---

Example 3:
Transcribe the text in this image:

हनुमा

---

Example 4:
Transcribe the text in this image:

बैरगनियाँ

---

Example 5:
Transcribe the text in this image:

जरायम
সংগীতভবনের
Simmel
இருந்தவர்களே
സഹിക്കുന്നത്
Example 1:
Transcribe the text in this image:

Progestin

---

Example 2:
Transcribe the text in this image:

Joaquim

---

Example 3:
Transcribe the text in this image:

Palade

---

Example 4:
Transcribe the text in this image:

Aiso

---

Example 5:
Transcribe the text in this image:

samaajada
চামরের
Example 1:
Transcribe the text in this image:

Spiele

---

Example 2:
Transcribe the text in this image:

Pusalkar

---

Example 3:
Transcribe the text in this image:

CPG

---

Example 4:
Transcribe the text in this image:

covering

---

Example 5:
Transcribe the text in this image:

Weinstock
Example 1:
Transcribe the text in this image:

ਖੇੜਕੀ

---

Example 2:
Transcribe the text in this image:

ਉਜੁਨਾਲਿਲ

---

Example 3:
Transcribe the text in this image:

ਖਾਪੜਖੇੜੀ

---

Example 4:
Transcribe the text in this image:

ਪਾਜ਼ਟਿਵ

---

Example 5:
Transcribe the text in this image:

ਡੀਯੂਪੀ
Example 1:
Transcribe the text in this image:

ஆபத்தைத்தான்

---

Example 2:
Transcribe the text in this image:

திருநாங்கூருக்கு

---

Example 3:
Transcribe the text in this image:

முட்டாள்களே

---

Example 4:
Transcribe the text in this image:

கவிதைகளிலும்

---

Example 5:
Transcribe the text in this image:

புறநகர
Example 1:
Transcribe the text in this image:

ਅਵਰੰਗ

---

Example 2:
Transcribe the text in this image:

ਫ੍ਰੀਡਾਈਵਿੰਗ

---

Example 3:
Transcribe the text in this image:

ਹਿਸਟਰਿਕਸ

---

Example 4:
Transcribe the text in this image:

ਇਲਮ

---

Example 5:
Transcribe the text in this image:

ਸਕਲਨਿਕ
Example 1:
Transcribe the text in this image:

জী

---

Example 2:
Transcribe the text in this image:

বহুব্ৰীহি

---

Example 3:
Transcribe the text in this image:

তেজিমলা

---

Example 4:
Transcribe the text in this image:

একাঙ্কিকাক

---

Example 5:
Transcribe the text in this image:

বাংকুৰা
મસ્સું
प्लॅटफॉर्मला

AIM OF THE EXERCISE. All of the material above should be printed again exactly as it is.

ANSWER SPACE.
---

Example 3:
Transcribe the text in this image:

हनुमा

---

Example 4:
Transcribe the text in this image:

बैरगनियाँ

---

Example 5:
Transcribe the text in this image:

जरायम
সংগীতভবনের
Simmel
இருந்தவர்களே
സഹിക്കുന്നത്
Example 1:
Transcribe the text in this image:

Progestin

---

Example 2:
Transcribe the text in this image:

Joaquim

---

Example 3:
Transcribe the text in this image:

Palade

---

Example 4:
Transcribe the text in this image:

Aiso

---

Example 5:
Transcribe the text in this image:

samaajada
চামরের
Example 1:
Transcribe the text in this image:

Spiele

---

Example 2:
Transcribe the text in this image:

Pusalkar

---

Example 3:
Transcribe the text in this image:

CPG

---

Example 4:
Transcribe the text in this image:

covering

---

Example 5:
Transcribe the text in this image:

Weinstock
Example 1:
Transcribe the text in this image:

ਖੇੜਕੀ

---

Example 2:
Transcribe the text in this image:

ਉਜੁਨਾਲਿਲ

---

Example 3:
Transcribe the text in this image:

ਖਾਪੜਖੇੜੀ

---

Example 4:
Transcribe the text in this image:

ਪਾਜ਼ਟਿਵ

---

Example 5:
Transcribe the text in this image:

ਡੀਯੂਪੀ
Example 1:
Transcribe the text in this image:

ஆபத்தைத்தான்

---

Example 2:
Transcribe the text in this image:

திருநாங்கூருக்கு

---

Example 3:
Transcribe the text in this image:

முட்டாள்களே

---

Example 4:
Transcribe the text in this image:

கவிதைகளிலும்

---

Example 5:
Transcribe the text in this image:

புறநகர
Example 1:
Transcribe the text in this image:

ਅਵਰੰਗ

---

Example 2:
Transcribe the text in this image:

ਫ੍ਰੀਡਾਈਵਿੰਗ

---

Example 3:
Transcribe the text in this image:

ਹਿਸਟਰਿਕਸ

---

Example 4:
Transcribe the text in this image:

ਇਲਮ

---

Example 5:
Transcribe the text in this image:

ਸਕਲਨਿਕ
Example 1:
Transcribe the text in this image:

জী

---

Example 2:
Transcribe the text in this image:

বহুব্ৰীহি

---

Example 3:
Transcribe the text in this image:

তেজিমলা

---

Example 4:
Transcribe the text in this image:

একাঙ্কিকাক

---

Example 5:
Transcribe the text in this image:

বাংকুৰা
મસ્સું
प्लॅटफॉर्मला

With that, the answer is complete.